Amazon's Tall Order: Pleasing Investors
Amazon shares started last quarter right at $100 a share, and since then, it's been all downhill from there. Frustrated investors will be looking for guidance from the company later today that the slide is over, and that the company is poised for a strong, back half of 2008.
But that's a tall order for Amazon's executives.
The Street is looking for 32 cents on $4.08 billion. But after last quarter's report, where the company merely met expectations, there was a fair amount of concern that the "beat and raise" days might behind it.
The concerns though may be dissipating, especially in light of Google's far-stronger-than-expected results last week -- and eBay's weaker-than-expected results the day before.
Google's results proved consumers are still heading to the Internet, searching for goods and services, a trend some had worried was slowing because of ongoing, macro-economic concerns. And eBay's results suggested that consumers were still buying goods and services online, even if they weren't buying from eBay: the company's core auction business and new active user categories slowed to a crawl -- but eBay's PayPal saw a big jump in business.
Couple that with comScore's data -- I know, I know, but unlike the Google data, comScore is showing an acceleration in Amazon's clicks; take it for what's worth -- and Amazon could be a sleeper.
Mark Mahaney at Citigroup concurs with the comScore data: "There appears to be an acceleration of growth of traffic to Amazon sites. People are going to Amazon at a faster rate than they were in the second half of last year. The year-over-year growth that was reported on Amazon's websites in March was stronger than we've seen in six months. So something's happening here."

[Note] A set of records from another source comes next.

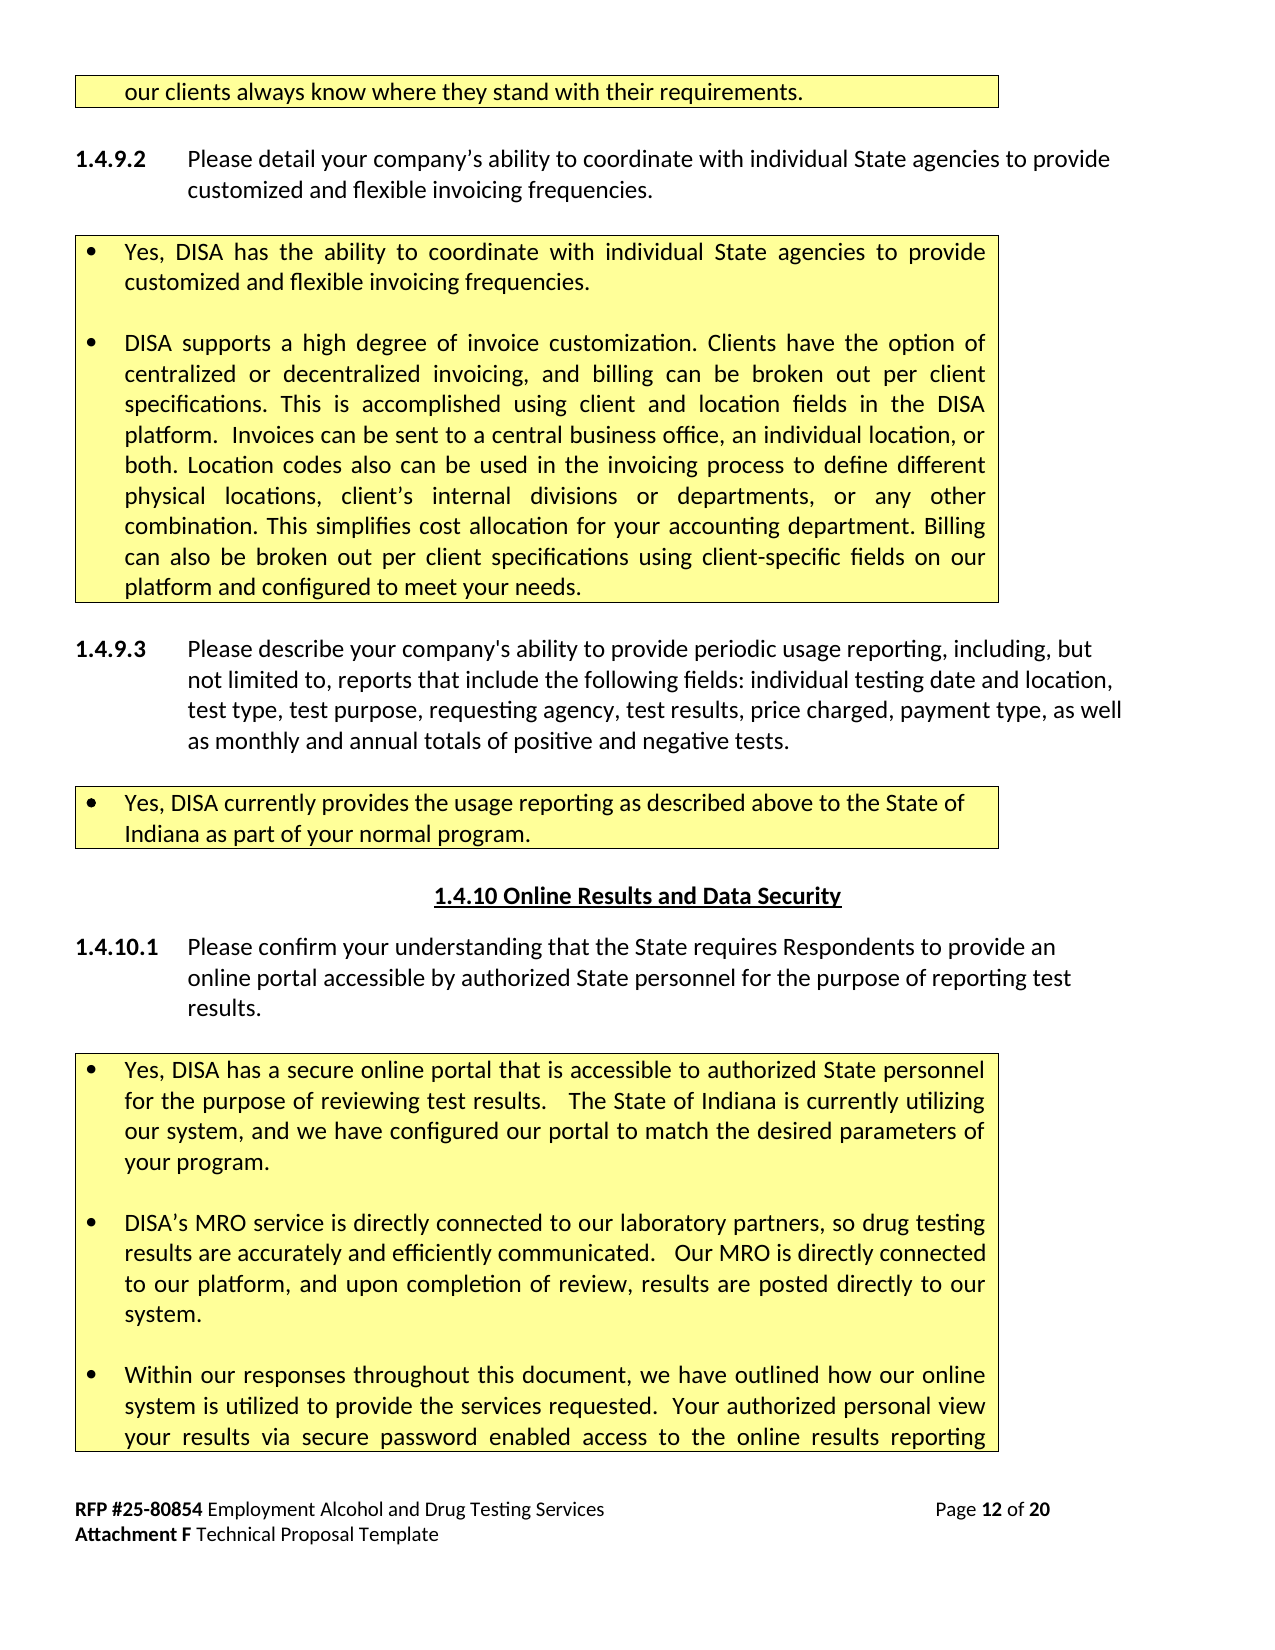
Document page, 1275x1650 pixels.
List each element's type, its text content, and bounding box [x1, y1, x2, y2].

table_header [76, 1054, 998, 1451]
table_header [76, 76, 998, 107]
list Please confirm your understanding that the State requires Respondents to provide an online portal accessible by authorized State personnel for the purpose of reporting test results. [75, 931, 1125, 1023]
list Please detail your company’s ability to coordinate with individual State agencies to provide customized and flexible invoicing frequencies. [75, 143, 1125, 204]
table_header Yes, DISA currently provides the usage reporting as described above to the State of Indiana as part of your normal program. [76, 787, 998, 848]
list Please describe your company's ability to provide periodic usage reporting, including, but not limited to, reports that include the following fields: individual testing date and location, test type, test purpose, requesting agency, test results, price charged, payment type, as well as monthly and annual totals of positive and negative tests. [75, 634, 1125, 756]
table_header Yes, DISA has the ability to coordinate with individual State agencies to provide customized and flexible invoicing frequencies. DISA supports a high degree of invoice customization. Clients have the option of centralized or decentralized invoicing, and billing can be broken out per client specifications. This is accomplished using client and location fields in the DISA platform. Invoices can be sent to a central business office, an individual location, or both. Location codes also can be used in the invoicing process to define different physical locations, client’s internal divisions or departments, or any other combination. This simplifies cost allocation for your accounting department. Billing can also be broken out per client specifications using client-specific fields on our platform and configured to meet your needs. [76, 236, 998, 602]
text 1.4.10 Online Results and Data Security [75, 880, 1200, 910]
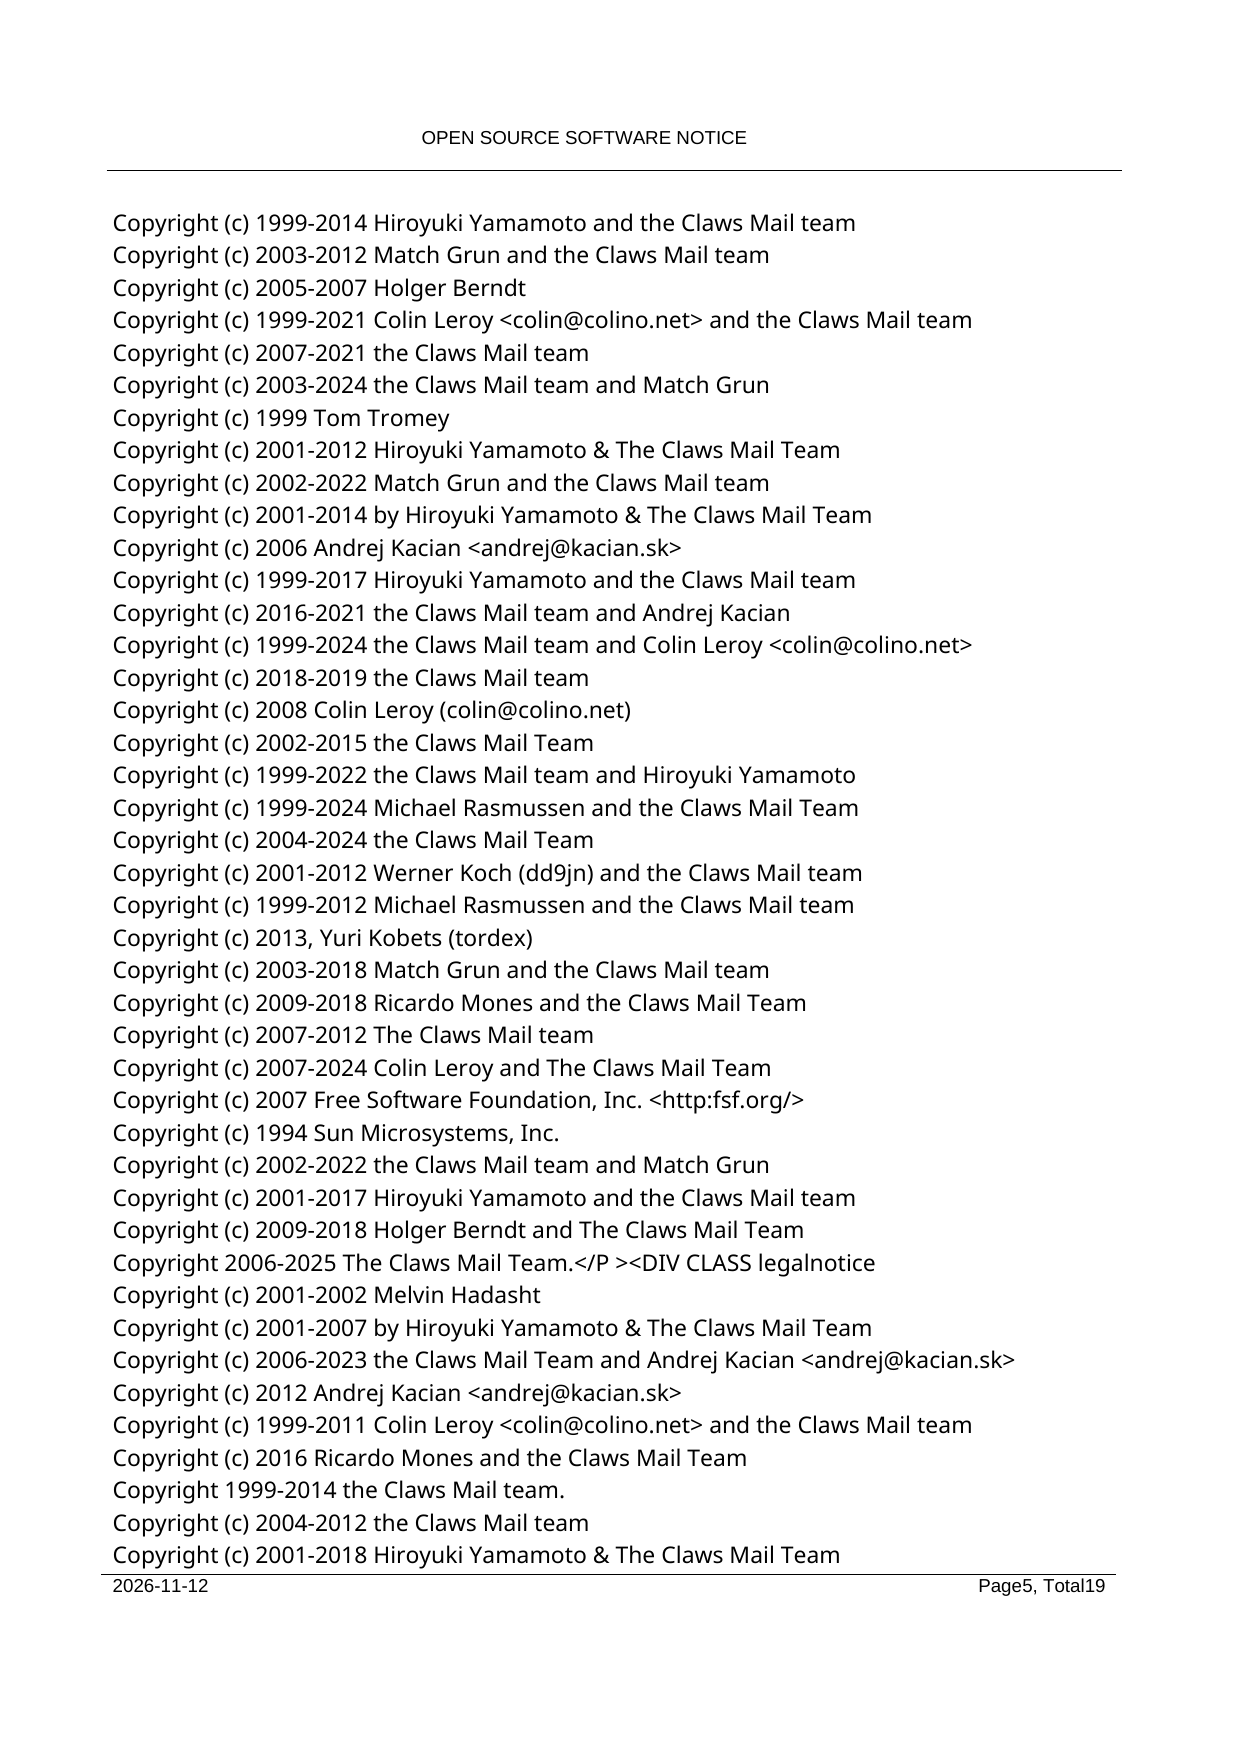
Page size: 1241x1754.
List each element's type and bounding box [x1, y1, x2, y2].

One of those things happening, he surmises, is that Amazon might be becoming a top retail destination for things other than consumer electronics, but just about anything and everything a consumer might be shopping for: "Literally, toothpaste," Mahaney says.
Despite Amazon's precipitous fall during the quarter, off about 23 percent since the last time the company reported, there's still a healthy amount of skepticism on the Street that the company is bargain priced.
The company, and its razor-thin profit margins, is still trading at 37 times next year's earnings. Google, growing so much faster, only trades at 22 times next year's earnings, which suggests investors are still keeping a very healthy premium on these shares.
Thomson and Starmine both say analysts are looking for 29 cents and $3.83 billion in revenue for Amazon's June quarter. Healthy growth, but enough to justify a stratospheric multiple like Amazon's? You gotta wonder.
The fact is, Amazon is locked in a pitched battle with eBay for online shopping dominance and Mahaney brings up a stellar point: "Amazon's advantage is that it's got the logistics infrastructure. So what was a business model disadvantage five years ago, the fact that they had distribution centers, the fact that this was a mid-single digits operating margin business, five years later on, today, is actually a structural advantage over eBay."
While Amazon's got the pack-and-ship model down pat, eBay is still mostly a patchwork of millions of individuals -- not companies -- selling products online. And while consumers are looking for consistency and turning to the 'Net for everyday shopping, that puts Amazon in the catbird's seat.
EBay runs the risk of a back-to-the-future business model, where shoppers visit only for the hard-to-find, one-off, collectible items that aren't available anywhere else. A good business. But not the growth model it's after.
If Amazon plays its cards right, it can become the web's CostCo, and Wal-Mart, and Nordstrom's, and everything else, all rolled into one. A tall order, sure, but the company's name is "Amazon," isn't it?